The language is even rather vague and Mozilla seems to good a long way to avoid explaining that this is the alternative Google has designed for Chrome to replace tracking via third party cookies (Protected Audience API I believe). Now it is better than third party cookie, but having neither is best.

This does not need to be in Firefox.



This is not the same as Protected Audience API which Mozilla have been very critical about [0], this is something they have worked on with Meta over the past couple of years. If you press the read more button there you go to this page [1] that explains it more.

0: https://blog.mozilla.org/en/privacy-security/googles-protect...

1: https://support.mozilla.org/da/kb/privacy-preserving-attribu...


> this is something they have worked on with Meta over the past couple of years

The farmers working with the wolf on a feature to "help" the sheep.


I didn't even know that setting was there until I saw this post. Seems pretty sneaky to have a thing like that enabled by default.

In comparison, when Chrome pushed out ad privacy setting update[1], there was a popup that asked users to make a choice before moving on, so there was no surprise as to what changed.

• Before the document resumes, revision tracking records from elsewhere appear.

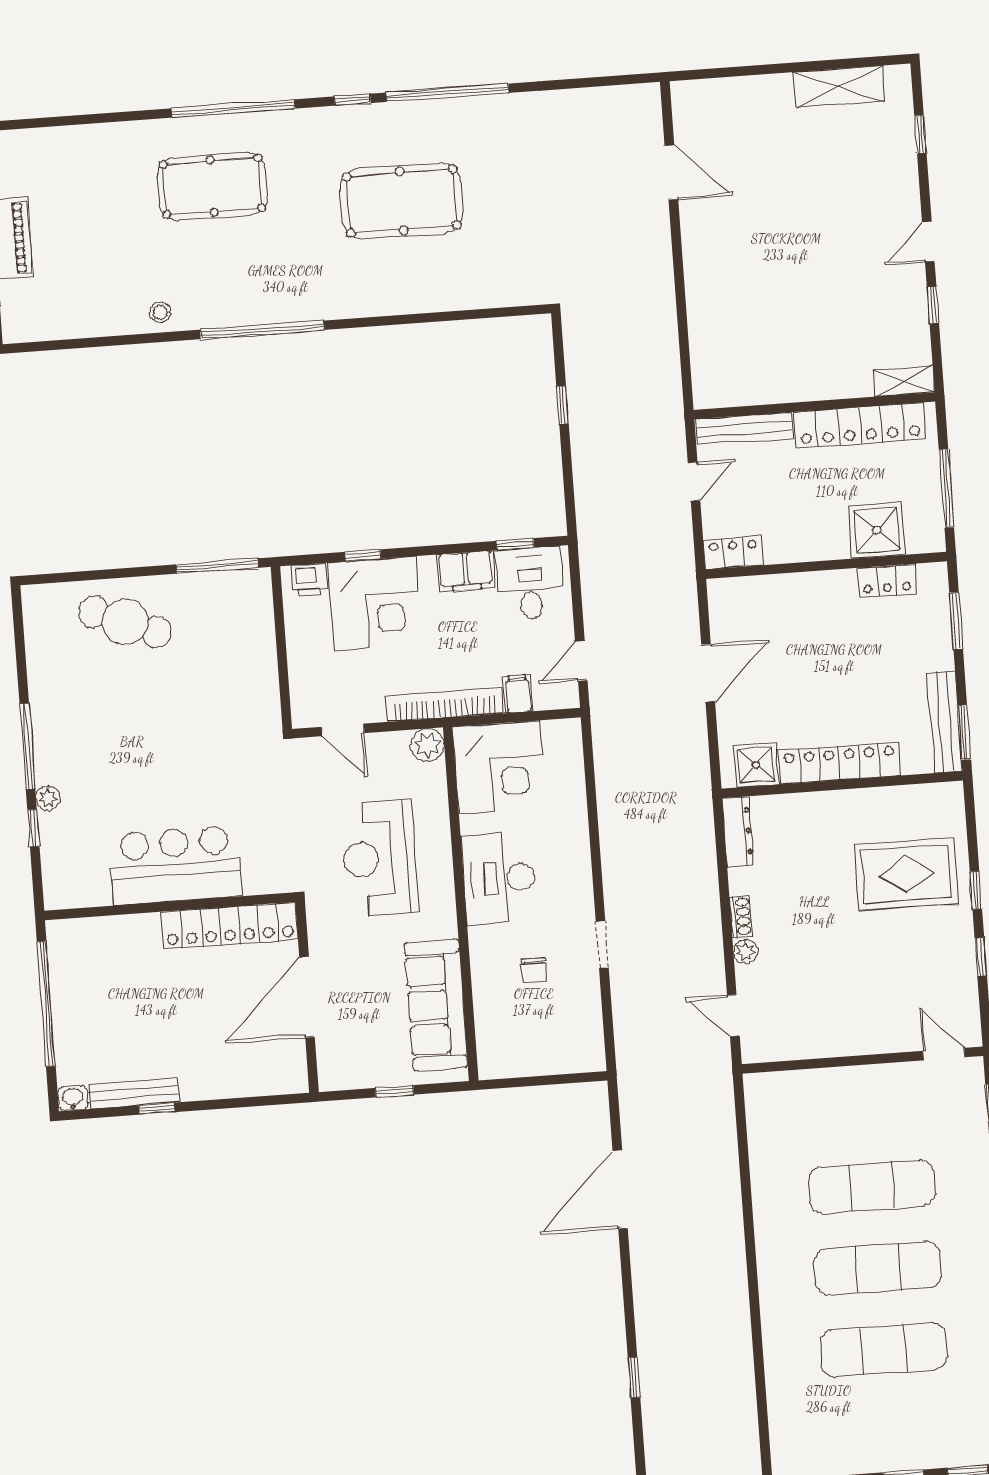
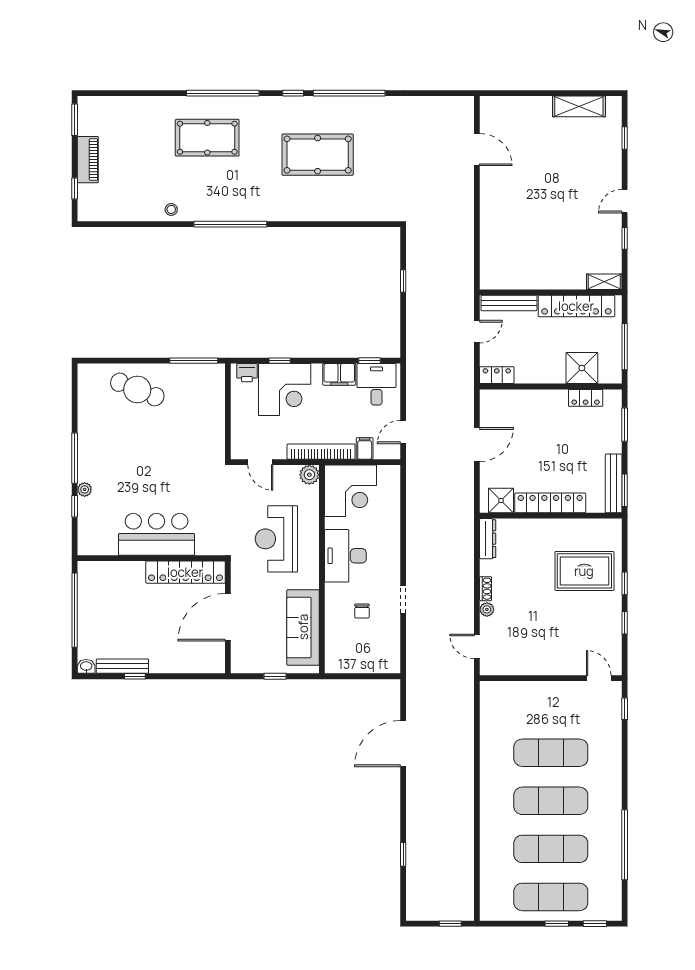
exercise mat: (890, 1431) -> (551, 897), added

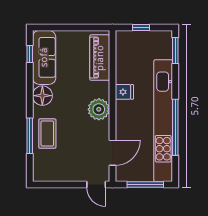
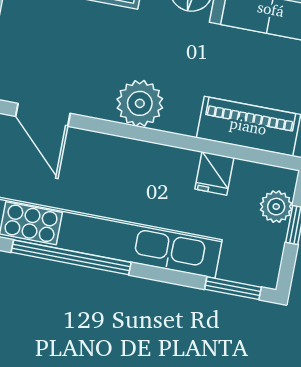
plant: (134, 38) -> (276, 207), added
fridge: (124, 92) -> (214, 173), moved

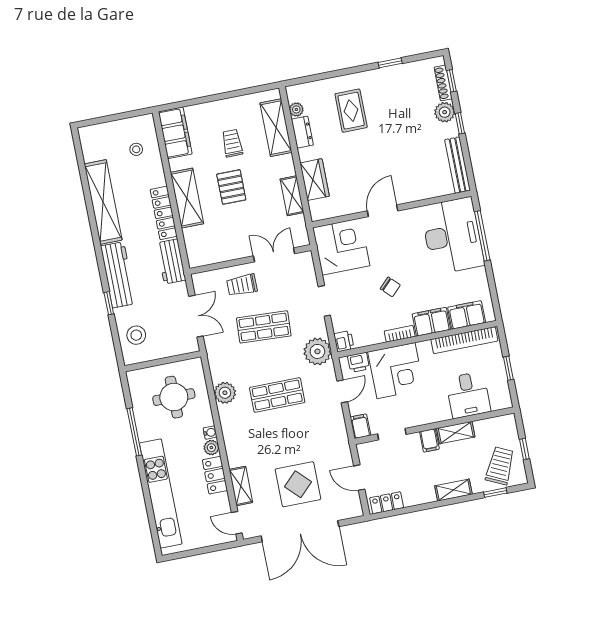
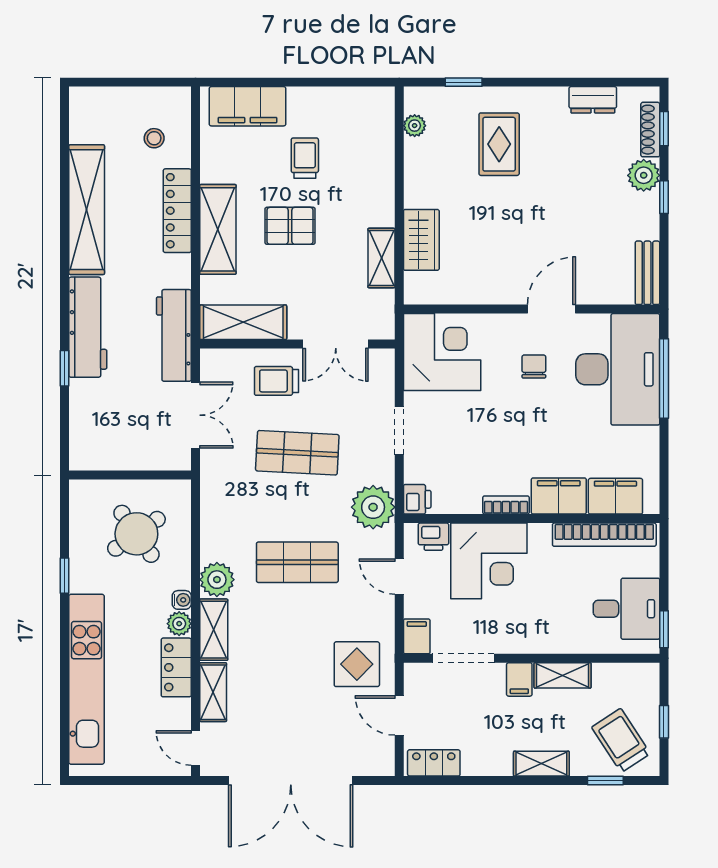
window: (390, 63) -> (464, 82), moved
shelving: (276, 128) -> (243, 322), moved, turned 90
dresser: (302, 132) -> (593, 100), moved, turned 90
filing cabinet: (175, 133) -> (247, 106), moved, turned 90
bench: (458, 165) -> (647, 273), width x0.73
pallet: (231, 187) -> (290, 226), turned 90
door: (383, 211) -> (551, 309), moved
locker: (164, 213) -> (177, 211), moved
double door: (274, 255) -> (336, 344), swing flipped
workbench: (171, 262) -> (174, 335), width x1.38
chair: (390, 287) -> (534, 367), moved, turned -135
stool: (136, 335) -> (97, 426), removed
window: (508, 368) -> (664, 629), moved
door: (342, 391) -> (399, 577), swing flipped
plant: (225, 393) -> (217, 580), moved
desk: (468, 395) -> (627, 609), moved, turned -90
round table: (174, 397) -> (136, 534), turned -35
window: (134, 432) -> (65, 576), width x0.46
doorway: (392, 434) -> (463, 658), width x1.38
shelving: (234, 447) -> (214, 630), added
trolley: (500, 466) -> (621, 740), turned -58
display table: (298, 484) -> (357, 664), moved, width x0.73, depth x0.73

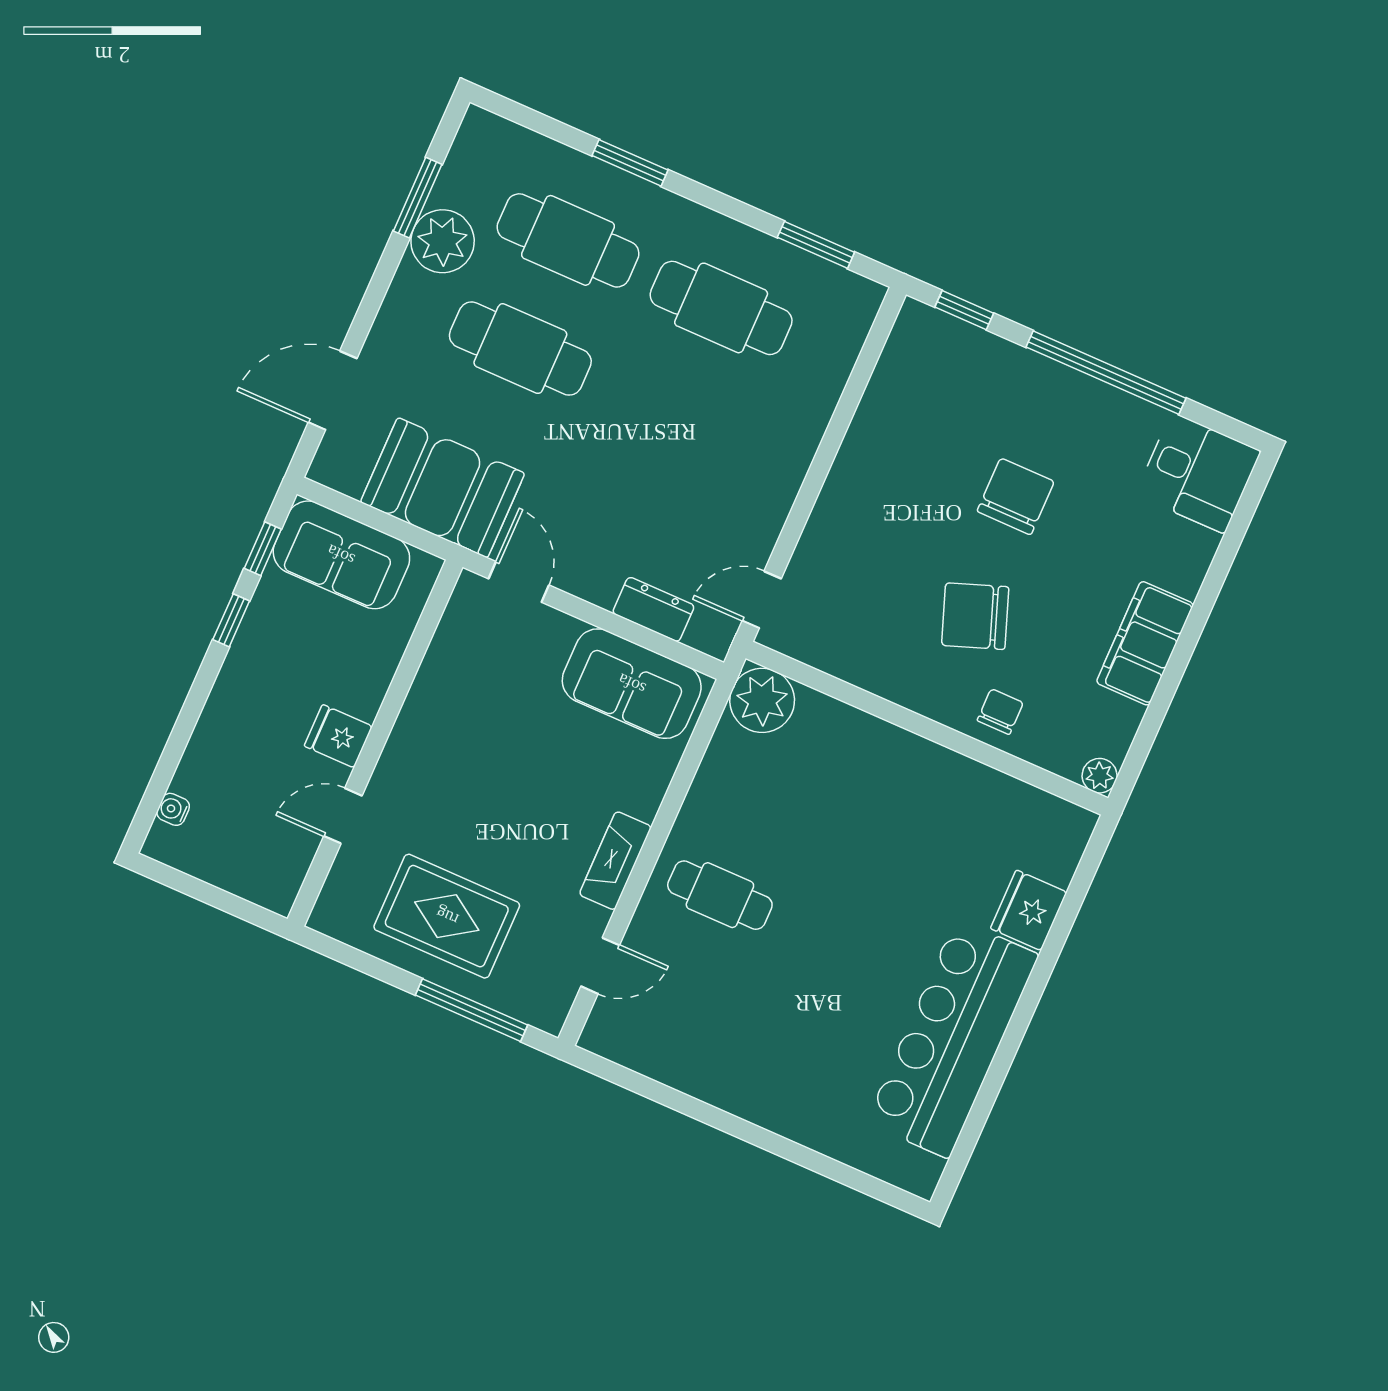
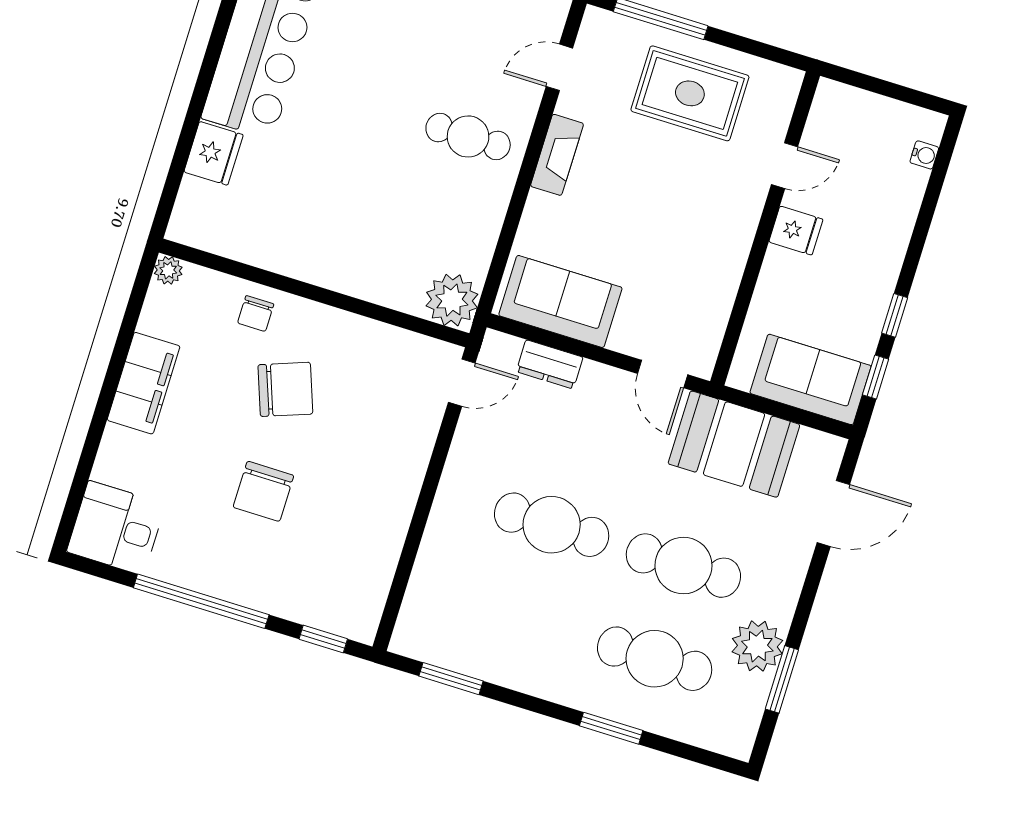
cafe table: (721, 308) -> (552, 525), moved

[1] https://news.ycombinator.com/item?id=37401909 - Google Chrome pushes browser history-based ad targeting (2023-09-06)


It's better for a browser feature the user has some control over to be the implementation point for this than incentivizing site owners to come up with novel tracking strategies.


Except this is not how things work. All you are doing is giving the advertisers another tool to track you, it won't magically make them stop using all the other ones.


I was thinking that they'd be forced to adopt this, as 3rd. party cookies goes away, but somehow I sense it's more likely that advertisers would adopt something like device fingerprinting instead.

The online shopping businesses really isn't interested in privacy, I don't even really blame the adtech industry for this one. The companies running the ads and retargetting campaigns want to know who clicked on what and when. Anything less will trigger a frantic search for ways to evade privacy improvements.


Device fingerprinting is a hack and unreliable in the long run. Third party cookies are being replaced with first party cookies and PII-based tracking methods like UID2, which enables a decentralized network of vendors to generate the same hash for the same email address across nodes, giving advertisers a global understanding of identity. Once third party cookies are gone, expect to see login prompts everywhere


To be fair, Firefox has added a fair amount of tools to try to block all the other ones. Along with supporting Ublock et al.